IPSOS researchers also asked Kenyans how they felt about their soldiers' presence in Somalia. Kenyan forces are part of a 22,000-person African Union force deployed in Somalia to support the government and fight Islamist militant group al-Shabab.
Wolf said 56 percent of Kenyans want their troops out of Somalia. He notes that more than a third, 38 percent, said the troops should be posted at the Kenya-Somalia border, to prevent cross-border incursions by terrorists.

Interior Ministry spokesman Mwenda Njoka tells VOA that some Kenyans are not aware of the significance of having Kenyan soldiers in Somalia.

"Our troops are there to stabilize and to help enhance security in Somalia, so that … as we repatriate refugees back there, they are going to a safe and secure part of the country,” Njoka said. “Those who are demanding the return of our troops may not realize the magnitude and the effect, the role our troops are playing."

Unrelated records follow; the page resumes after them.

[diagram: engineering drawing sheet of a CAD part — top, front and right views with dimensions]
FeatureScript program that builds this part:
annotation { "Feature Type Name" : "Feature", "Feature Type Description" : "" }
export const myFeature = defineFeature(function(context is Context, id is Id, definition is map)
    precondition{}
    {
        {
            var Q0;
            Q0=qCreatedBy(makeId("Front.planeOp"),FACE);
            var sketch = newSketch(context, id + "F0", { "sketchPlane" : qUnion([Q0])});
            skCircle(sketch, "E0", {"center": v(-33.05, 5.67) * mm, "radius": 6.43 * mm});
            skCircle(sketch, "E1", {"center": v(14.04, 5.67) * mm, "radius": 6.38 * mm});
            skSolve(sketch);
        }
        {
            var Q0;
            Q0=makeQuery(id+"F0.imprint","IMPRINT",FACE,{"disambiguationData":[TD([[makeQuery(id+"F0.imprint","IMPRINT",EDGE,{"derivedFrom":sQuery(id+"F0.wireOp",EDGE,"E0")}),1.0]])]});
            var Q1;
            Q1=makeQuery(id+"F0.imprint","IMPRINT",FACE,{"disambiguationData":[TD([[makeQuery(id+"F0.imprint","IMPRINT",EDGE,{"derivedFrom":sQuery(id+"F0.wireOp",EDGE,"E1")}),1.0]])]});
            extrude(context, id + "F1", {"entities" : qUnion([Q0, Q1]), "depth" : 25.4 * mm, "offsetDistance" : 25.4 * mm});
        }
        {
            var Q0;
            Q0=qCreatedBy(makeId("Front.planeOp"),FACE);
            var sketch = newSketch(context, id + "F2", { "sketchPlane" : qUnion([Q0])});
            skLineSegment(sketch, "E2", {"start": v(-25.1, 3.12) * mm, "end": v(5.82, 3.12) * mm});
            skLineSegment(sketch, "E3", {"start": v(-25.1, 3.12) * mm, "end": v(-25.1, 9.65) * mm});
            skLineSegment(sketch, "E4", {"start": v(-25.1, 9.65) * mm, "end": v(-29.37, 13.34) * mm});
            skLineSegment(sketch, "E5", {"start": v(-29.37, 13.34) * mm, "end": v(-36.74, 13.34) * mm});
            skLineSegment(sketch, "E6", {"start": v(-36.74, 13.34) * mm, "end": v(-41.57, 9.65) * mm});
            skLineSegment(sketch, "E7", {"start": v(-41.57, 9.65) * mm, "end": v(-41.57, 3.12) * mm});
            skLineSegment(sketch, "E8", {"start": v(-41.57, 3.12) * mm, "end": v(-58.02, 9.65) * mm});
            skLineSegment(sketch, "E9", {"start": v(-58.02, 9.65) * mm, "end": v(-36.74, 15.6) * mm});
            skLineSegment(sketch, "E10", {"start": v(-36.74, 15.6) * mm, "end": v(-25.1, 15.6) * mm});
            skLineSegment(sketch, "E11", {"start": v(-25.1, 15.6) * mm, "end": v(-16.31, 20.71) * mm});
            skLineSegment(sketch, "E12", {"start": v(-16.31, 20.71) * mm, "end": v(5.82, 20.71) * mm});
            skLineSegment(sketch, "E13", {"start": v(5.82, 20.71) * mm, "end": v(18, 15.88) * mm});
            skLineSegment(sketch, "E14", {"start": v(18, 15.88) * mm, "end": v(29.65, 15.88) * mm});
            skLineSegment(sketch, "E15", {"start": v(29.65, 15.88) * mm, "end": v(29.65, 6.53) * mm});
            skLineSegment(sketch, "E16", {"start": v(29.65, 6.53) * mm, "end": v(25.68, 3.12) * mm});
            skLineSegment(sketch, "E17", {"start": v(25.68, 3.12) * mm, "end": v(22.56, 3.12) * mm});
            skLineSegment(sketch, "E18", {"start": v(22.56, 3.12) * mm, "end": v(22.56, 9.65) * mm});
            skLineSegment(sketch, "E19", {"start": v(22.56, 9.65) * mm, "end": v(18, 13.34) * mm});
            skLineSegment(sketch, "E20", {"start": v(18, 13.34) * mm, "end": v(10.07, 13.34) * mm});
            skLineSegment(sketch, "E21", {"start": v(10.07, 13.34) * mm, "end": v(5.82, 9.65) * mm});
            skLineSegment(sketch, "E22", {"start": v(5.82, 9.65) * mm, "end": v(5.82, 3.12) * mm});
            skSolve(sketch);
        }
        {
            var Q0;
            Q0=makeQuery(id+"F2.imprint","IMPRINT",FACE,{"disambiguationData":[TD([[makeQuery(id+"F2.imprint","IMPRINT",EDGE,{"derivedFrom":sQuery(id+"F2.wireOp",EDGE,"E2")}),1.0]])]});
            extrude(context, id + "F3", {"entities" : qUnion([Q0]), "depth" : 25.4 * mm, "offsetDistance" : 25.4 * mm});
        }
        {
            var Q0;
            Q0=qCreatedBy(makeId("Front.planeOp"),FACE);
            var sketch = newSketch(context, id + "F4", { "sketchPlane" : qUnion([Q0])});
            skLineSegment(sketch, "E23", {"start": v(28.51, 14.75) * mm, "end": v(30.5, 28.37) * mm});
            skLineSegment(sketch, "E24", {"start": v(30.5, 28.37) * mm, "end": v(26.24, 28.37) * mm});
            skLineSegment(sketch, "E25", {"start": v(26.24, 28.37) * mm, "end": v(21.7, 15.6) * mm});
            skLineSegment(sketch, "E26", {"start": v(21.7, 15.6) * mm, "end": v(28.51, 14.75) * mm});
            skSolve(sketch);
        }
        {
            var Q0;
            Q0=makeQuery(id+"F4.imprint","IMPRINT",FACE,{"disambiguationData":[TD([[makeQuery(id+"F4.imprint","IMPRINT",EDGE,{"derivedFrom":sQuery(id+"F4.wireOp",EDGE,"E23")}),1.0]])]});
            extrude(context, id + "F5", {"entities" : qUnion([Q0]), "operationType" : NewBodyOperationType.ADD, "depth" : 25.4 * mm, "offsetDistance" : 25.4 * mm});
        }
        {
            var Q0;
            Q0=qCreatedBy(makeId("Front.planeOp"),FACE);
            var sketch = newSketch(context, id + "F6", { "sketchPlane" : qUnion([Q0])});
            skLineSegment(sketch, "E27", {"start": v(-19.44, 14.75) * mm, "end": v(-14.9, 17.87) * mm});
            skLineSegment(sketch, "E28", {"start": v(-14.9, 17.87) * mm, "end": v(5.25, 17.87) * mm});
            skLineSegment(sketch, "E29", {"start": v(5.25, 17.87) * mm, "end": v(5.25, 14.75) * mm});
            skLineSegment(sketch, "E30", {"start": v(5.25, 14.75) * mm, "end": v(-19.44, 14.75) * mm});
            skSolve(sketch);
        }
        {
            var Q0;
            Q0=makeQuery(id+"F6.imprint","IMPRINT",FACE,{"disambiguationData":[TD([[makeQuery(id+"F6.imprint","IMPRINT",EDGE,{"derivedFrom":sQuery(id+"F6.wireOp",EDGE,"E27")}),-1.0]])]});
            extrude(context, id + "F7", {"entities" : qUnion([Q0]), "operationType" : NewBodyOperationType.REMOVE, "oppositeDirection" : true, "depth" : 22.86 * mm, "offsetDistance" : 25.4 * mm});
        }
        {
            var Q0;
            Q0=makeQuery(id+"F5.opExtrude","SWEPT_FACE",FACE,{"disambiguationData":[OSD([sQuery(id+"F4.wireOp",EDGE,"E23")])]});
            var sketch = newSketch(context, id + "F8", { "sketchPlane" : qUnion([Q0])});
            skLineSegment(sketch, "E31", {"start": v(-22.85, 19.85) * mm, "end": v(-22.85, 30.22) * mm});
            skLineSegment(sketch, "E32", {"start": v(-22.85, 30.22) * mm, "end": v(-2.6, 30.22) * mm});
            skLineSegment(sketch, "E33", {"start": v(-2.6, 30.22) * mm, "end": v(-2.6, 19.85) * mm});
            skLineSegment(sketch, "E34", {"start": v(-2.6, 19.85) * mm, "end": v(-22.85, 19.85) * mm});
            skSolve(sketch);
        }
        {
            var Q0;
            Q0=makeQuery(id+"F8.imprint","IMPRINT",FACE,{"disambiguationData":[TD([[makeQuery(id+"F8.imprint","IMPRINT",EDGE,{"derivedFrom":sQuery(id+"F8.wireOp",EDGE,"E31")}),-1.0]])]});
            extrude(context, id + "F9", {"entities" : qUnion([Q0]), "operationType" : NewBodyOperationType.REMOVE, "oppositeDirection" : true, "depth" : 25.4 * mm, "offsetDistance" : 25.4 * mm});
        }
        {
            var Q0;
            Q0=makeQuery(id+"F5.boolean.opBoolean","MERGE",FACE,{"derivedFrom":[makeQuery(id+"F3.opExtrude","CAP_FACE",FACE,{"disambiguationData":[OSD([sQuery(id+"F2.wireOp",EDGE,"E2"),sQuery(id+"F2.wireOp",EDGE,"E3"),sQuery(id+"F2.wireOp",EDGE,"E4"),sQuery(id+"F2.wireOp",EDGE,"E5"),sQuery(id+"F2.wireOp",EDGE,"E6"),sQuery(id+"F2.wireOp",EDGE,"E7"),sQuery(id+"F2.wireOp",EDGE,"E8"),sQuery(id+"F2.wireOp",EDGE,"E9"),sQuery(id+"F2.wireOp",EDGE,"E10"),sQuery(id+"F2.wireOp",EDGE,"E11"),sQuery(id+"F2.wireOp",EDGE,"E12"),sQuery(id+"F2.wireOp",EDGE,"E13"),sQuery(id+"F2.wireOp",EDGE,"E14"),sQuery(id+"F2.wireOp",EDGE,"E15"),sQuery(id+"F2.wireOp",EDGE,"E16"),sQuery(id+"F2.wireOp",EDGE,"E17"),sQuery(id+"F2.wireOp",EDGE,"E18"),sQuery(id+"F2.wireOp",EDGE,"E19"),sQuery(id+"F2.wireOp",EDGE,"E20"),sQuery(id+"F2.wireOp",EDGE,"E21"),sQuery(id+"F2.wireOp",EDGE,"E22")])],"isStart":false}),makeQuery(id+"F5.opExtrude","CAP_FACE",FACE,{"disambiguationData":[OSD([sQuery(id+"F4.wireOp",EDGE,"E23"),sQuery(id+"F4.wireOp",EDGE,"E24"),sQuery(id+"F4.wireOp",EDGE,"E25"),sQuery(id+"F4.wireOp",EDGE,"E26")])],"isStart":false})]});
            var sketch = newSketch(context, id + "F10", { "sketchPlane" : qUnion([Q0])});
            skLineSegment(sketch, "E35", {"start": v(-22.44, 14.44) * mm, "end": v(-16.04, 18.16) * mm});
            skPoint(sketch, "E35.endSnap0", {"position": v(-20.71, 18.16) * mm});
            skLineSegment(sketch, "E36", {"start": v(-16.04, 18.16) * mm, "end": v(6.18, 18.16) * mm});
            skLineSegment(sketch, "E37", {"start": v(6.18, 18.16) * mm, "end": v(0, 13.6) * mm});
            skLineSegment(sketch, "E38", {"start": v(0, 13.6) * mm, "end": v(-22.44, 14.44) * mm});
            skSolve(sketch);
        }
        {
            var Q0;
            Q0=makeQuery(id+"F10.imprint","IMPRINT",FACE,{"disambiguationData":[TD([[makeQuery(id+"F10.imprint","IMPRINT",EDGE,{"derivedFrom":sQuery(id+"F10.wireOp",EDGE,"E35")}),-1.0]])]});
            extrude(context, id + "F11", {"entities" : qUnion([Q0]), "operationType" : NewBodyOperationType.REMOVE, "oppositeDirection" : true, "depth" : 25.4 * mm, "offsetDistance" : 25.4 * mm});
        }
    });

The director of the Center for Risk Management in Africa, George Musamali, says the security problem is bigger than the refugees.

Closure of the refugee camp "is not the solution,” he said. “The solution is pacifying Somalia. We are having another challenge coming out of South Sudan. So if we withdrew KDF [Kenyan forces] from Somalia without pacifying the country, then definitely we are going to have more serious security challenge."


Kenya hopes to close Dadaab camp later this year. Al-Shabab vows its attacks on Kenyan territory will continue until the government withdraws its forces from Somalia.